A production checklist, from smallest to largest scale:

Use AMP (autocast + GradScaler). Prefer BF16 on hardware that supports it if you can eliminate GradScaler safely.
Use FSDP / ZeRO (library implementation) rather than writing manual sharding. Let the runtime handle hooks and bucketization.
Combine ZeRO-2 / ZeRO-3 with activation checkpointing and gradient accumulation when activations are the bottleneck.
Use per-layer prefetching and sensible FSDP unit sizes (don’t shard at too fine granularity).
Profile: measure collective sizes, time spent waiting on NCCL, and memory peaks; tune bucket sizes and prefetch windows.
Ensure deterministic reduction order only if you need bitwise reproducibility; otherwise prefer throughput-optimized reductions.

Common failure modes

Loss explosion / NaNs.

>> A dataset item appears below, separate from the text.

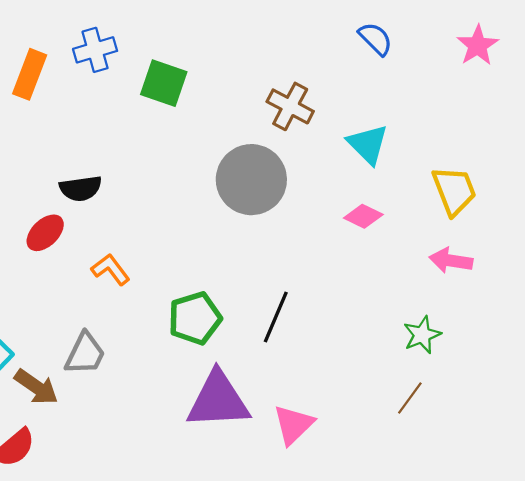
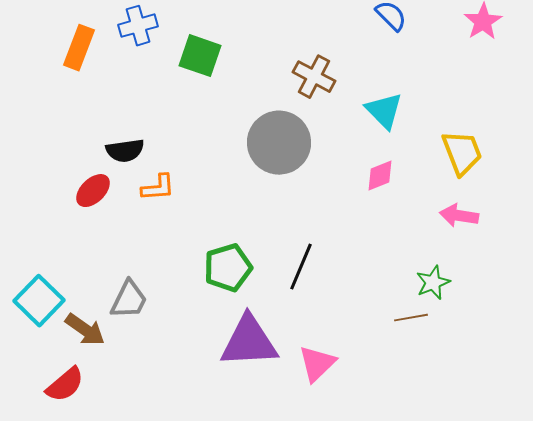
pink diamond: (363, 216) -> (380, 176), turned -48
orange L-shape: (111, 269) -> (158, 188), moved, turned 123
brown line: (410, 398) -> (411, 318), moved, turned 44

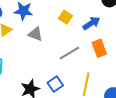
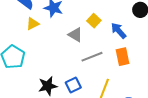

Often caused by overflow in FP16 matmuls. Grad scaling prevents this: multiply loss by $S$ , compute gradients, then divide by $S$ before updating.
Stalled training (no progress). Often caused by updates being lost to quantization if you tried to update exclusively in FP16. The theory above shows why a high-precision FP32 canonical copy is required.
Excessive communication overhead. Happens when bucket sizes are too small: latency dominates. The communication model above explains why aggregating transfers increases effective bandwidth.
Activation OOM even with ZeRO-3. ZeRO reduces model-related memory, not activations; employ checkpointing and accumulation to reduce activation peaks.

Closing remark

FP32 canonical copy = the ledger in the bank. It is the canonical truth, carefully recorded.
FP16 compute copy = the working checkbook. You do the arithmetic quickly here and then reconcile with the ledger.
ZeRO sharding = splitting the ledger’s pages across vaults. Each vault keeps its pages and returns photocopies when needed.